如果這樣他肯放過爸爸,她會毫不猶豫。
一雙纖細的早被凍得通紅的手按在雪地裡,筆直的身板也跟著彎了下去,她做出要嗑頭的姿態。
他漫不經心的用鞋尖勾起了她的下巴,阻止了她的動作,懶散又透著冷漠的眼神似乎在打量著她,好像在打量一件商品。

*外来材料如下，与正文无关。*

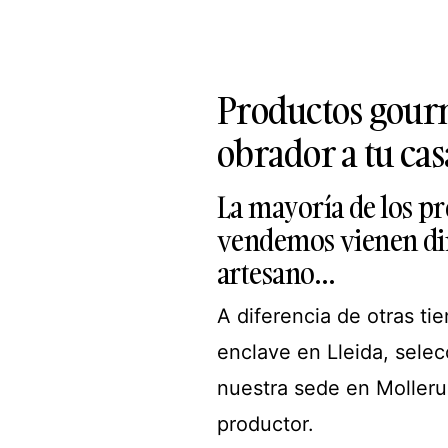
Productos gourm
obrador a tu cas
La mayoría de los 
vendemos vienen dir
artesano…
A diferencia de otras ti
enclave en Lleida, sel
nuestra sede en Moller
productor.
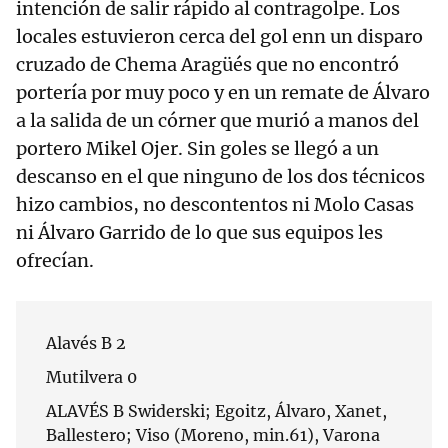
intención de salir rápido al contragolpe. Los
locales estuvieron cerca del gol enn un disparo
cruzado de Chema Aragüés que no encontró
portería por muy poco y en un remate de Álvaro
a la salida de un córner que murió a manos del
portero Mikel Ojer. Sin goles se llegó a un
descanso en el que ninguno de los dos técnicos
hizo cambios, no descontentos ni Molo Casas
ni Álvaro Garrido de lo que sus equipos les
ofrecían.
Alavés B 2
Mutilvera 0
ALAVÉS B Swiderski; Egoitz, Álvaro, Xanet,
Ballestero; Viso (Moreno, min.61), Varona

她握緊了拳,手裡夾雜的雪花化成了冰冷的水,她仰視著他,默默的承受著這份屈辱。
她可以忍,為了那個殘破的家,她什麼都可以忍!
時間一分一秒耗盡,他終於收回穿著軍靴的腳,雙手自然的插進口袋。
風吹來,他披在身上的風衣被吹得獵獵作響,衣袂舞動,如張開的風帆。
他的聲音聽起來遙遠而空寂,隨著他轉身的動作清晰的傳入耳畔,狂狷跋扈。
「嫁給我,做顧家的四少奶奶,我幫你。」
她震驚,萬萬沒想到會是這樣的結果。
嫁他?她,憑什麼?他,又為了什麼?
漫天飛舞的雪花裡,他的黑風衣沉澱成一抹深沉的顏色,凝固在她的瞳孔裡。
她站起來,腿腳凍得發麻,沒走上兩步便摔倒在雪地裡,身上臉上沾滿了雪,他聽見了,卻是頭也不回,一排腳印在面前延伸,一直停頓在白色的欄杆外。
她揉了揉痠痛的膝蓋,掙扎著爬了起來,用沒有知覺的雙腳踉踉蹌蹌的跟了上去。